* Study text:
NEXT: It’s a DC issue, too 

PA: Do you see the issue coming up a lot in ERISA retirement plans? Whether defined benefit or defined contribution, or both?

NR: One thing that is reassuring is that most participants are probably not in the vein of thinking, “How can I get around this subrogation clause and not repay the plan for money it spent on taking care of me?” So when the plan sponsor takes charge here, it will really reduce the chances of a serious problem arising. The sponsor and the participant can likely work together for a good resolution when the right processes and procedures are already in place.

The details in this case are particularly informative from that perspective. Frankly, this case never should have made it into court. The plan sponsor really dropped the ball and did not proactively pursue this money apparently until well after it was spent. What is worse is that the sponsor was warned well in advance by the participant’s attorney that the assets in question were going to be distributed unless the plan took action. The plan didn’t even respond here for some six months. It’s a critical error and a critical contributing factor to this decision.

* What you need to do:
Answer these questions about the interview excerpt above.
(a) What question does NR say most participants are probably not thinking about?
(b) Who warned the plan sponsor in advance that the assets would be distributed?
(c) For about how long did the plan fail to respond?

* Raw data:
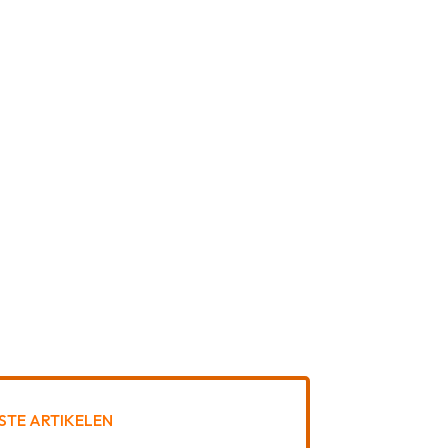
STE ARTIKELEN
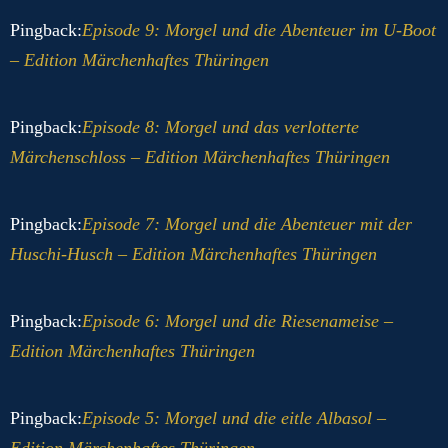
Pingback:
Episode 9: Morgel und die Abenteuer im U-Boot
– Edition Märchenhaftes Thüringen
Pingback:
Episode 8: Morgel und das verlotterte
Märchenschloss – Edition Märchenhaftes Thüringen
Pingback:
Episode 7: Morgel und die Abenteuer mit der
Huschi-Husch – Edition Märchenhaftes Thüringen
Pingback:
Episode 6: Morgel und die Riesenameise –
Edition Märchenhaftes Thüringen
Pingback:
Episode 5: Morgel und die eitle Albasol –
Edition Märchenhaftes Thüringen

--

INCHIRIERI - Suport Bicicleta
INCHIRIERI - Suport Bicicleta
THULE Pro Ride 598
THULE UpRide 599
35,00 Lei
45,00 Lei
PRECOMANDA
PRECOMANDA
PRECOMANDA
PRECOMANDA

* Exercise answer:
(a) "How can I get around this subrogation clause and not repay the plan for money it spent on taking care of me?"
(b) The participant's attorney.
(c) Some six months.